WHAT THIS TASK INVOLVES ▸
Retype the entries, please, from their first line to the line containing "13: (74, 242)", exactly and only those lines, minus the pictures.

EXERCISE MATERIALS section start

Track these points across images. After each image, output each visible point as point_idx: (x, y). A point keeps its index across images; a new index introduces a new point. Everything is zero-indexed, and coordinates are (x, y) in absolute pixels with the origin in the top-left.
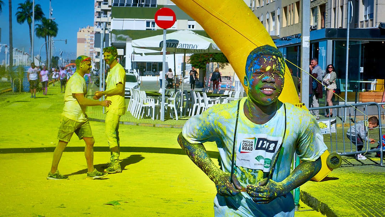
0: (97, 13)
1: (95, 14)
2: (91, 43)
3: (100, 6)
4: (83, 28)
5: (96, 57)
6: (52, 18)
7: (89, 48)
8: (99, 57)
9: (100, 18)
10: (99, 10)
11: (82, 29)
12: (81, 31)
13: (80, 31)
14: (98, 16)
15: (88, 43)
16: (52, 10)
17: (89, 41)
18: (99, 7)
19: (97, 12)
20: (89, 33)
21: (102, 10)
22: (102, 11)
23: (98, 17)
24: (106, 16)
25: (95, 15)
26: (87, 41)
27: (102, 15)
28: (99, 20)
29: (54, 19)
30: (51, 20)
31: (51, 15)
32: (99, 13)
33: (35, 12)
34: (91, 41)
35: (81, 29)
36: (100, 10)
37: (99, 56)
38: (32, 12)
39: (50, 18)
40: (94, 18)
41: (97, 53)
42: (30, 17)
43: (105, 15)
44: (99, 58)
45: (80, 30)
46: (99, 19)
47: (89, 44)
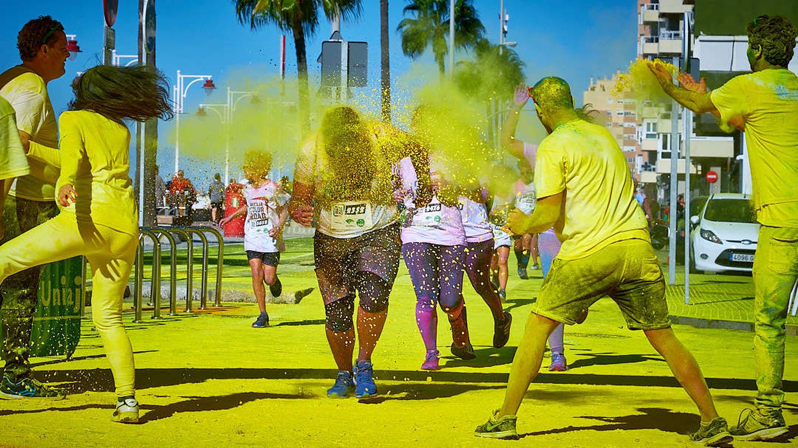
0: (648, 27)
1: (641, 29)
2: (626, 125)
3: (655, 5)
4: (599, 78)
5: (646, 167)
6: (506, 41)
7: (621, 141)
8: (652, 167)
9: (657, 41)
10: (654, 16)
11: (599, 83)
12: (596, 89)
13: (593, 89)
14: (650, 37)
15: (616, 125)
16: (507, 18)
17: (620, 120)
18: (652, 8)
19: (646, 23)
20: (621, 95)
21: (662, 15)
22: (661, 20)
23: (651, 41)
24: (677, 35)
25: (641, 35)
26: (614, 120)
27: (663, 31)
28: (652, 48)
29: (514, 45)
30: (504, 47)
31: (505, 32)
32: (654, 27)
33: (456, 20)
34: (626, 120)
35: (595, 83)
36: (657, 15)
37: (654, 164)
38: (448, 22)
39: (501, 44)
40: (636, 41)
41: (646, 154)
42: (443, 38)
43: (673, 32)
44: (654, 170)
45: (592, 85)
46: (655, 45)
47: (620, 131)
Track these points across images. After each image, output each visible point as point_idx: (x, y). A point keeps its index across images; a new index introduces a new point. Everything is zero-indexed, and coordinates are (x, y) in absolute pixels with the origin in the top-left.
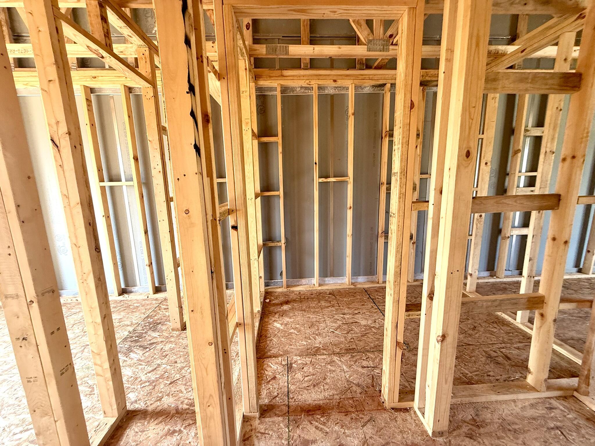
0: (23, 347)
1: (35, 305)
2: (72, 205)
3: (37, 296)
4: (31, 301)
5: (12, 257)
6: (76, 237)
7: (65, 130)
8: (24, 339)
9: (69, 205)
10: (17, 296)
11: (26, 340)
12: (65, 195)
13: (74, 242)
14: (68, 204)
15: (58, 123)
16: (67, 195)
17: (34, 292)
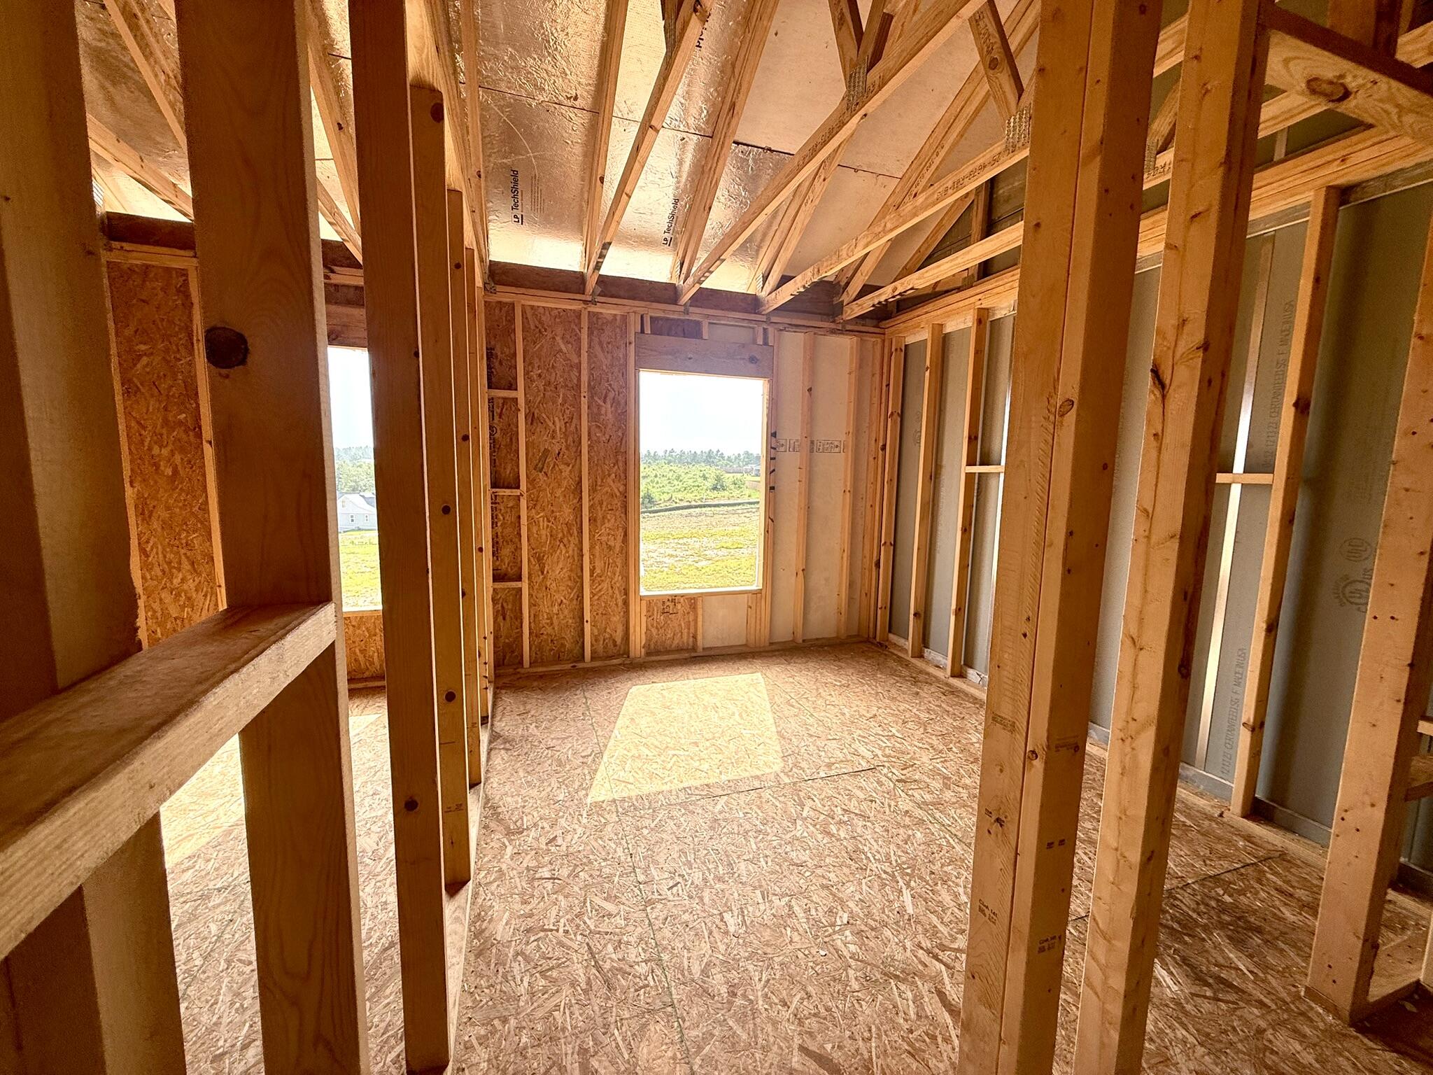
0: (993, 835)
1: (1038, 764)
2: (1154, 539)
3: (1048, 747)
4: (1033, 752)
5: (1028, 642)
6: (1141, 620)
7: (1199, 337)
8: (998, 820)
9: (1148, 537)
10: (1013, 725)
11: (1001, 825)
12: (1146, 511)
13: (1134, 631)
14: (1146, 533)
15: (1183, 322)
16: (1151, 512)
17: (1045, 735)
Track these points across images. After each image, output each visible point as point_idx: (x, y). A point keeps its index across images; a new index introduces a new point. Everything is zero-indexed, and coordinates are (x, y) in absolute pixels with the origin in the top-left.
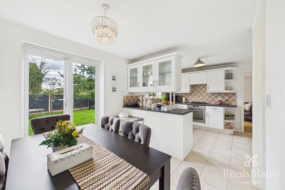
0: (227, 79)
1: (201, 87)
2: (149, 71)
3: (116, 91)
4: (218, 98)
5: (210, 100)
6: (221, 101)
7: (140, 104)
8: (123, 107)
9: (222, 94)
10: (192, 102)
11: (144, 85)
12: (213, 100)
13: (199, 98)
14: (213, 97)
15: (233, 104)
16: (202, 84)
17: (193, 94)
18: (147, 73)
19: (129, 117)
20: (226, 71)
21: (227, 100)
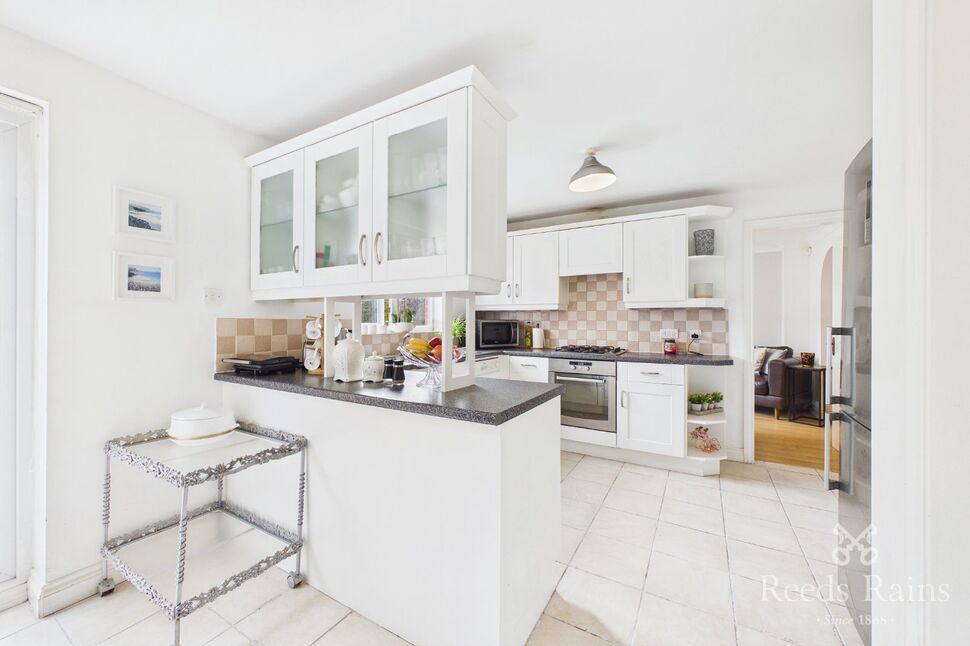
0: (697, 254)
1: (601, 286)
2: (348, 183)
3: (157, 289)
4: (662, 331)
5: (633, 336)
6: (672, 341)
7: (311, 362)
8: (217, 377)
9: (676, 313)
10: (565, 348)
11: (323, 259)
12: (645, 337)
13: (594, 332)
14: (645, 326)
15: (718, 351)
16: (605, 275)
17: (572, 315)
18: (336, 196)
19: (237, 429)
20: (692, 222)
21: (695, 336)
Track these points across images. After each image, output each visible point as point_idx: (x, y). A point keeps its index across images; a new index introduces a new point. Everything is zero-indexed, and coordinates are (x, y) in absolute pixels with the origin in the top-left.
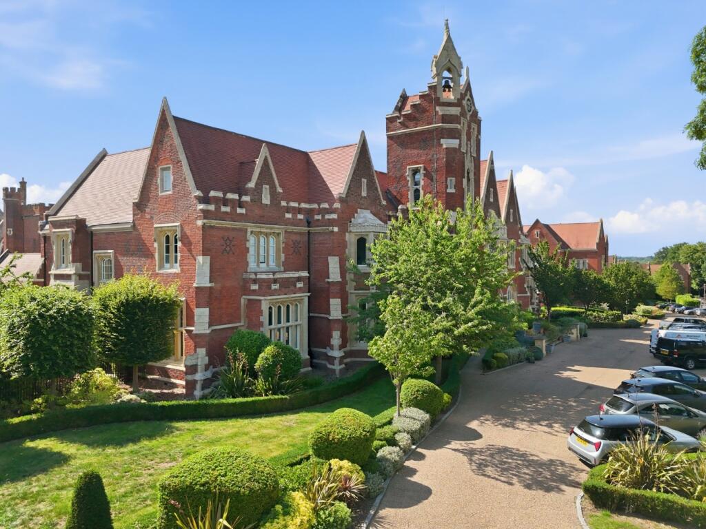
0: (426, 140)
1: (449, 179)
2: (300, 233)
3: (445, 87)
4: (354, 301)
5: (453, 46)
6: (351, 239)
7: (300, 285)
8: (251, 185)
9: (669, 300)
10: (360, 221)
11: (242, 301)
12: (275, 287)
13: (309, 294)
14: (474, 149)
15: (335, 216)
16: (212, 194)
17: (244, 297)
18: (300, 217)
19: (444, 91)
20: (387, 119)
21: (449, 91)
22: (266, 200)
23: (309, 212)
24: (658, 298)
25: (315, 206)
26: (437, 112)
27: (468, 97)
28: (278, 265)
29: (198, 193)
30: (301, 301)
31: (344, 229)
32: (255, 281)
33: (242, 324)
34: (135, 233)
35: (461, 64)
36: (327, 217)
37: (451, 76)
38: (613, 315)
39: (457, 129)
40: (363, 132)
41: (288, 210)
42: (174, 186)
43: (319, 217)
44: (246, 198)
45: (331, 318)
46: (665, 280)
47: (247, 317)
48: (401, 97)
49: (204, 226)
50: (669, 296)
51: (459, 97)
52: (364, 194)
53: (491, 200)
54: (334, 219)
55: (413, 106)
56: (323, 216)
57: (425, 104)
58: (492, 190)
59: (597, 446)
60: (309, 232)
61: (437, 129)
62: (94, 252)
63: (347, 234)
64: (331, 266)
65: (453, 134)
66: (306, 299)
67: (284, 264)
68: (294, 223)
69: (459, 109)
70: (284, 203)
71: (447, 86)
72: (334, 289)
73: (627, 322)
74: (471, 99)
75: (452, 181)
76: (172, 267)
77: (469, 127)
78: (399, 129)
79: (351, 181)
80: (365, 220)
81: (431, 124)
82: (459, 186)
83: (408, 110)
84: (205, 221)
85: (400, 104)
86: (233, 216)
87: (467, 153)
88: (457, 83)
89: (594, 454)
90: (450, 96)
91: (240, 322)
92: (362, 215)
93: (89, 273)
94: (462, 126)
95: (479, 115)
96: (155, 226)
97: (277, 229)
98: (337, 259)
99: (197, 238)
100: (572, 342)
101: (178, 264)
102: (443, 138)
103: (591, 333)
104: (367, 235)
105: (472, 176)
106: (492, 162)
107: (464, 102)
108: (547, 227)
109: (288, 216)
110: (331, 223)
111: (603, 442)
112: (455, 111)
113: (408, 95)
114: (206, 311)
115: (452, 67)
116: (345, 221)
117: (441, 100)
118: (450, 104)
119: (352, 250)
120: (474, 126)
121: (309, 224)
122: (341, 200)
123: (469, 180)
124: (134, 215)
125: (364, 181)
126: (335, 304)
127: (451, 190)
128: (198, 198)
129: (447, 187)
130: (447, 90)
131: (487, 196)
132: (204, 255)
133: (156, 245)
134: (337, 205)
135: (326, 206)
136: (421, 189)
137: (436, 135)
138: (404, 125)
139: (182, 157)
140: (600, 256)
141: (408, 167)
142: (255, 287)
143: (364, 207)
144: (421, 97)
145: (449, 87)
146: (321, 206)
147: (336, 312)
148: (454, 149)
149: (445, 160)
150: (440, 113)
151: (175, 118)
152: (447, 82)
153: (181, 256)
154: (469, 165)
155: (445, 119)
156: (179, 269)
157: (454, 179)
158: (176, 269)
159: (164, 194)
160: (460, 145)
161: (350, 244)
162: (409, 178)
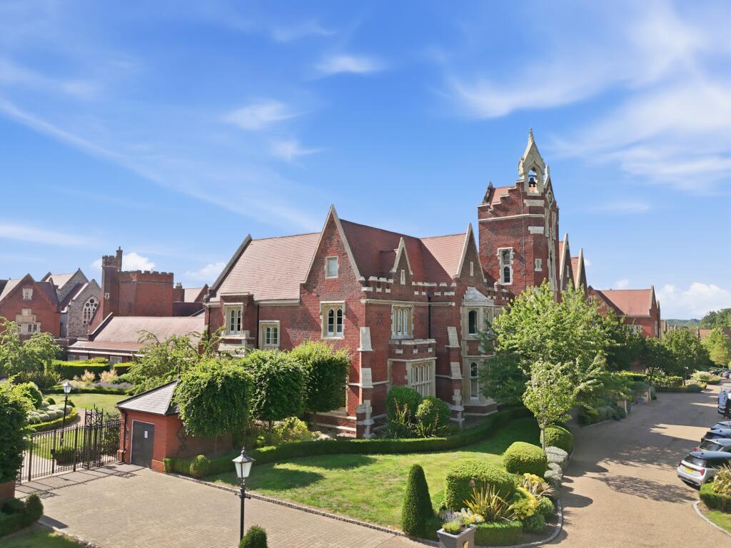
0: (516, 227)
1: (536, 260)
2: (424, 307)
3: (530, 183)
4: (467, 363)
5: (537, 151)
6: (464, 312)
7: (430, 350)
8: (394, 270)
9: (721, 366)
10: (471, 297)
11: (388, 363)
12: (415, 351)
13: (436, 358)
14: (554, 233)
15: (453, 294)
16: (372, 279)
17: (389, 359)
18: (424, 293)
19: (530, 186)
20: (479, 208)
21: (534, 186)
22: (403, 282)
23: (430, 290)
24: (712, 364)
25: (435, 285)
26: (524, 205)
27: (549, 191)
28: (409, 334)
29: (362, 279)
30: (430, 364)
31: (459, 305)
32: (400, 347)
33: (387, 381)
34: (301, 308)
35: (544, 165)
36: (446, 294)
37: (535, 174)
38: (674, 380)
39: (542, 218)
40: (471, 224)
41: (417, 288)
42: (340, 272)
43: (439, 294)
44: (391, 281)
45: (453, 378)
46: (716, 346)
47: (392, 375)
48: (488, 188)
49: (367, 304)
50: (721, 362)
51: (543, 191)
52: (472, 274)
53: (568, 276)
54: (452, 296)
55: (503, 199)
56: (442, 293)
57: (514, 197)
58: (568, 267)
59: (702, 472)
60: (429, 306)
61: (524, 218)
62: (260, 321)
63: (461, 308)
64: (450, 334)
65: (539, 222)
66: (434, 362)
67: (414, 332)
68: (419, 299)
69: (543, 201)
70: (413, 284)
71: (532, 182)
72: (453, 354)
73: (689, 386)
74: (552, 193)
75: (539, 261)
76: (335, 335)
77: (551, 215)
78: (490, 217)
79: (464, 264)
80: (475, 296)
81: (519, 213)
82: (544, 266)
83: (497, 200)
84: (368, 300)
85: (488, 194)
86: (384, 296)
87: (549, 238)
88: (541, 180)
89: (699, 478)
90: (535, 191)
91: (386, 380)
92: (471, 292)
93: (254, 338)
94: (546, 216)
95: (557, 204)
96: (322, 302)
97: (410, 304)
98: (454, 329)
99: (361, 313)
100: (645, 404)
101: (342, 333)
102: (530, 226)
103: (660, 396)
104: (478, 309)
105: (554, 257)
106: (567, 243)
107: (547, 195)
108: (599, 292)
109: (416, 293)
110: (449, 299)
111: (706, 469)
112: (540, 203)
113: (494, 187)
114: (369, 370)
115: (536, 167)
116: (460, 297)
117: (528, 195)
118: (535, 198)
119: (465, 321)
120: (554, 214)
121: (430, 299)
122: (457, 280)
123: (551, 260)
124: (301, 293)
125: (472, 263)
126: (455, 366)
127: (538, 269)
128: (361, 282)
129: (535, 267)
130: (532, 185)
131: (565, 273)
132: (366, 326)
133: (321, 317)
134: (454, 285)
135: (445, 285)
136: (511, 268)
137: (525, 224)
138: (494, 214)
139: (348, 250)
140: (653, 322)
141: (498, 249)
142: (401, 352)
143: (471, 285)
144: (510, 191)
145: (534, 183)
146: (441, 285)
147: (456, 374)
148: (540, 235)
149: (532, 244)
150: (528, 205)
151: (342, 221)
152: (532, 179)
153: (345, 327)
154: (551, 247)
155: (532, 210)
156: (344, 337)
157: (540, 260)
158: (340, 336)
159: (329, 278)
160: (544, 232)
161: (464, 317)
162: (500, 258)
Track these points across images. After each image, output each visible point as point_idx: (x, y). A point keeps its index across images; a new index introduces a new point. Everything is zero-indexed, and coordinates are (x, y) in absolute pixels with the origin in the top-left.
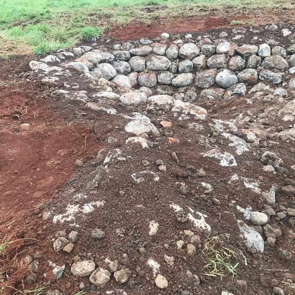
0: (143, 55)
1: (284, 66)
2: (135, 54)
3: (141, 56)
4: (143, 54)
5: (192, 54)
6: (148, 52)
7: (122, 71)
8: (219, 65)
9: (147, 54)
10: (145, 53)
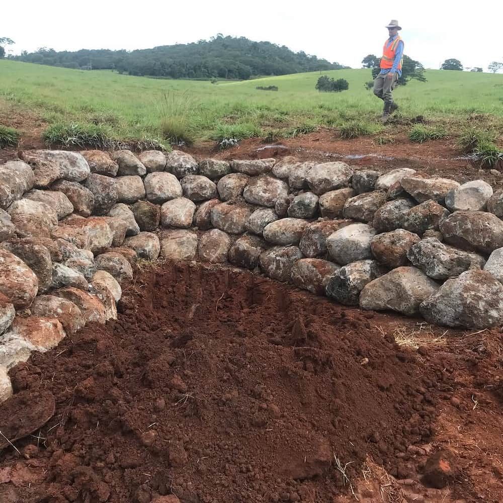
0: (249, 171)
1: (484, 238)
2: (236, 168)
3: (246, 173)
4: (250, 169)
5: (321, 181)
6: (261, 168)
7: (190, 192)
8: (356, 214)
9: (257, 171)
10: (255, 170)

EXERCISE MATERIALS section end

SOLUTION ▸
Track these points across images. After each image, output each visible point as point_idx: (x, y). A point keeps its index across images; a new index introduces a new point. Everything is zero-indexed, and coordinates are (x, y) in absolute pixels with the origin in the top-left.
0: (97, 13)
1: (95, 14)
2: (91, 43)
3: (100, 6)
4: (83, 28)
5: (96, 57)
6: (52, 18)
7: (89, 48)
8: (99, 57)
9: (100, 18)
10: (99, 10)
11: (82, 29)
12: (81, 31)
13: (80, 31)
14: (98, 16)
15: (88, 43)
16: (52, 10)
17: (89, 41)
18: (99, 7)
19: (97, 12)
20: (89, 33)
21: (102, 10)
22: (102, 11)
23: (98, 17)
24: (106, 16)
25: (95, 15)
26: (87, 41)
27: (102, 15)
28: (99, 20)
29: (54, 19)
30: (51, 20)
31: (51, 15)
32: (99, 13)
33: (35, 12)
34: (91, 41)
35: (81, 29)
36: (100, 10)
37: (99, 56)
38: (32, 12)
39: (50, 18)
40: (94, 18)
41: (97, 53)
42: (30, 17)
43: (105, 15)
44: (99, 58)
45: (80, 30)
46: (99, 19)
47: (89, 44)
0: (648, 27)
1: (641, 29)
2: (626, 125)
3: (655, 5)
4: (599, 78)
5: (646, 167)
6: (506, 41)
7: (621, 141)
8: (652, 167)
9: (657, 41)
10: (654, 16)
11: (599, 83)
12: (596, 89)
13: (593, 89)
14: (650, 37)
15: (616, 125)
16: (507, 18)
17: (620, 120)
18: (652, 8)
19: (646, 23)
20: (621, 95)
21: (662, 15)
22: (661, 20)
23: (651, 41)
24: (677, 35)
25: (641, 35)
26: (614, 120)
27: (663, 31)
28: (652, 48)
29: (514, 45)
30: (504, 47)
31: (505, 32)
32: (654, 27)
33: (456, 20)
34: (626, 120)
35: (595, 83)
36: (657, 15)
37: (654, 164)
38: (448, 22)
39: (501, 44)
40: (636, 41)
41: (646, 154)
42: (443, 38)
43: (673, 32)
44: (654, 170)
45: (592, 85)
46: (655, 45)
47: (620, 131)
Track these points across images. After each image, output each visible point as point_idx: (x, y). A point keeps its index across images; a new index introduces a new point. Everything is zero-indexed, and coordinates are (x, y) in absolute pixels with the origin in the top-left.
0: (23, 347)
1: (35, 305)
2: (72, 205)
3: (37, 296)
4: (31, 301)
5: (12, 257)
6: (76, 237)
7: (65, 130)
8: (24, 339)
9: (69, 205)
10: (17, 296)
11: (26, 340)
12: (65, 195)
13: (74, 242)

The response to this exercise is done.